WORK TASK: Present the text lines of the data below as a Markdown table with two columns, Row and Text, where Row numbers each line in order and Text holds the line itself. Skip blank lines and leave out the lines that stand in for pictures.

THE DATA:

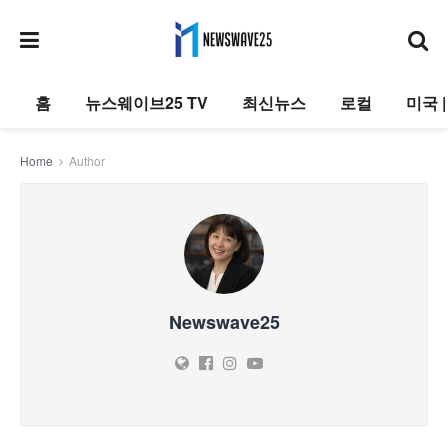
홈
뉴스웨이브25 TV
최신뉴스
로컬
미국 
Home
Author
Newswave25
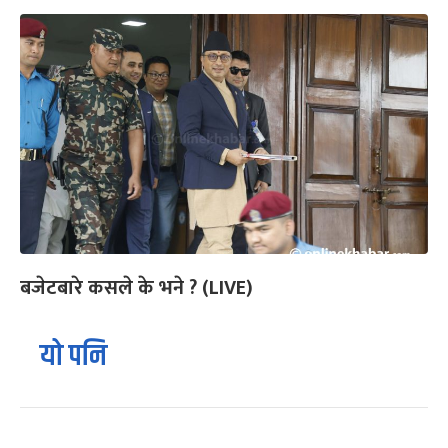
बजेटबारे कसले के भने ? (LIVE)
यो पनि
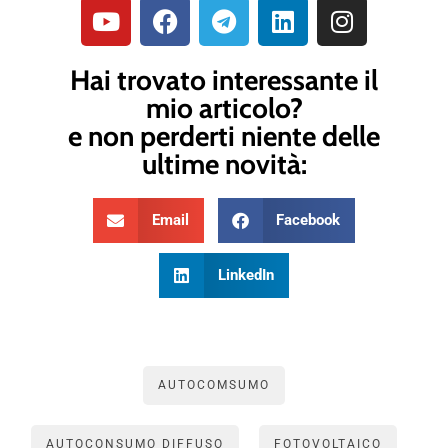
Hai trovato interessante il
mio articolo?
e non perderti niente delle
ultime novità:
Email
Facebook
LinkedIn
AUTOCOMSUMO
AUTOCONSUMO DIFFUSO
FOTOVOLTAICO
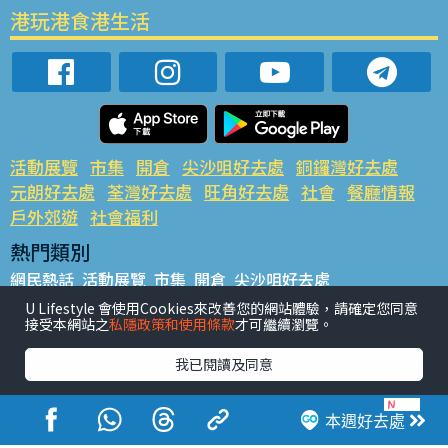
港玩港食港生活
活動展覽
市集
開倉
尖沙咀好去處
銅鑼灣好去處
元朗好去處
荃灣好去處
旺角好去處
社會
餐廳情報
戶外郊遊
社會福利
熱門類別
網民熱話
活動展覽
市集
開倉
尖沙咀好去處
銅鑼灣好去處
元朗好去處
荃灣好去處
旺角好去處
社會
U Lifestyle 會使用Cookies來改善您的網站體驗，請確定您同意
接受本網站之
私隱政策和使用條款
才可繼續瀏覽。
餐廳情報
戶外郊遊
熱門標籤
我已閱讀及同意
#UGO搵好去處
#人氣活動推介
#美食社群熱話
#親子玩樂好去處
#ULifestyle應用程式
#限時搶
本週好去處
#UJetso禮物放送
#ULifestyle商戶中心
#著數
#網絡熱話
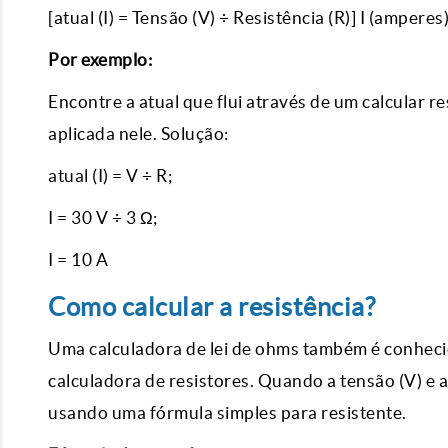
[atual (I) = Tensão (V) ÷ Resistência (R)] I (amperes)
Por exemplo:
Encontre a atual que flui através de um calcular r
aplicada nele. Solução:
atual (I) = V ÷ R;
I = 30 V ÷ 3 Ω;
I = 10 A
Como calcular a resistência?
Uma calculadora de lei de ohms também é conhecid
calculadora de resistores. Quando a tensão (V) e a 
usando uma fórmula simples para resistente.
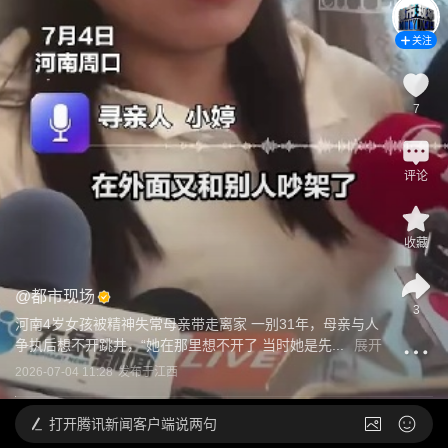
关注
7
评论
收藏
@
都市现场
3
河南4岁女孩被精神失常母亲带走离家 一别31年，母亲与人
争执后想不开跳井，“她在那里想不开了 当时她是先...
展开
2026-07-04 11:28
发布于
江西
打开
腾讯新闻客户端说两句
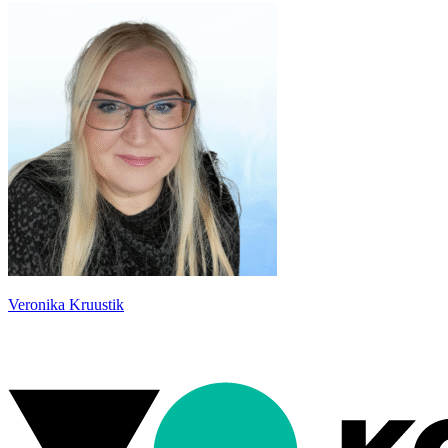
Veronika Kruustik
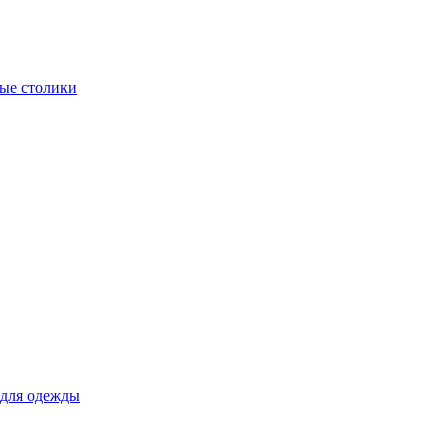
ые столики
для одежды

ANSWER BOX:
| Row | Text |
|---|---|
| 1 | 홈 |
| 2 | 뉴스웨이브25 TV |
| 3 | 최신뉴스 |
| 4 | 로컬 |
| 5 | 미국  |
| 6 | Home |
| 7 | Author |
| 8 | Newswave25 |
| 9 | बजेटबारे कसले के भने ? (LIVE) |
| 10 | यो पनि |
| 11 | Hai trovato interessante il |
| 12 | mio articolo? |
| 13 | e non perderti niente delle |
| 14 | ultime novità: |
| 15 | Email |
| 16 | Facebook |
| 17 | LinkedIn |
| 18 | AUTOCOMSUMO |
| 19 | AUTOCONSUMO DIFFUSO |
| 20 | FOTOVOLTAICO |
| 21 | 港玩港食港生活 |
| 22 | 活動展覽 |
| 23 | 市集 |
| 24 | 開倉 |
| 25 | 尖沙咀好去處 |
| 26 | 銅鑼灣好去處 |
| 27 | 元朗好去處 |
| 28 | 荃灣好去處 |
| 29 | 旺角好去處 |
| 30 | 社會 |
| 31 | 餐廳情報 |
| 32 | 戶外郊遊 |
| 33 | 社會福利 |
| 34 | 熱門類別 |
| 35 | 網民熱話 |
| 36 | 活動展覽 |
| 37 | 市集 |
| 38 | 開倉 |
| 39 | 尖沙咀好去處 |
| 40 | 銅鑼灣好去處 |
| 41 | 元朗好去處 |
| 42 | 荃灣好去處 |
| 43 | 旺角好去處 |
| 44 | 社會 |
| 45 | U Lifestyle 會使用Cookies來改善您的網站體驗，請確定您同意 |
| 46 | 接受本網站之 |
| 47 | 私隱政策和使用條款 |
| 48 | 才可繼續瀏覽。 |
| 49 | 餐廳情報 |
| 50 | 戶外郊遊 |
| 51 | 熱門標籤 |
| 52 | 我已閱讀及同意 |
| 53 | #UGO搵好去處 |
| 54 | #人氣活動推介 |
| 55 | #美食社群熱話 |
| 56 | #親子玩樂好去處 |
| 57 | #ULifestyle應用程式 |
| 58 | #限時搶 |
| 59 | 本週好去處 |
| 60 | #UJetso禮物放送 |
| 61 | #ULifestyle商戶中心 |
| 62 | #著數 |
| 63 | #網絡熱話 |
| 64 | [atual (I) = Tensão (V) ÷ Resistência (R)] I (amperes) |
| 65 | Por exemplo: |
| 66 | Encontre a atual que flui através de um calcular r |
| 67 | aplicada nele. Solução: |
| 68 | atual (I) = V ÷ R; |
| 69 | I = 30 V ÷ 3 Ω; |
| 70 | I = 10 A |
| 71 | Como calcular a resistência? |
| 72 | Uma calculadora de lei de ohms também é conhecid |
| 73 | calculadora de resistores. Quando a tensão (V) e a  |
| 74 | usando uma fórmula simples para resistente. |
| 75 | 关注 |
| 76 | 7 |
| 77 | 评论 |
| 78 | 收藏 |
| 79 | @ |
| 80 | 都市现场 |
| 81 | 3 |
| 82 | 河南4岁女孩被精神失常母亲带走离家 一别31年，母亲与人 |
| 83 | 争执后想不开跳井，“她在那里想不开了 当时她是先... |
| 84 | 展开 |
| 85 | 2026-07-04 11:28 |
| 86 | 发布于 |
| 87 | 江西 |
| 88 | 打开 |
| 89 | 腾讯新闻客户端说两句 |
| 90 | Veronika Kruustik |
| 91 | ые столики |
| 92 | для одежды |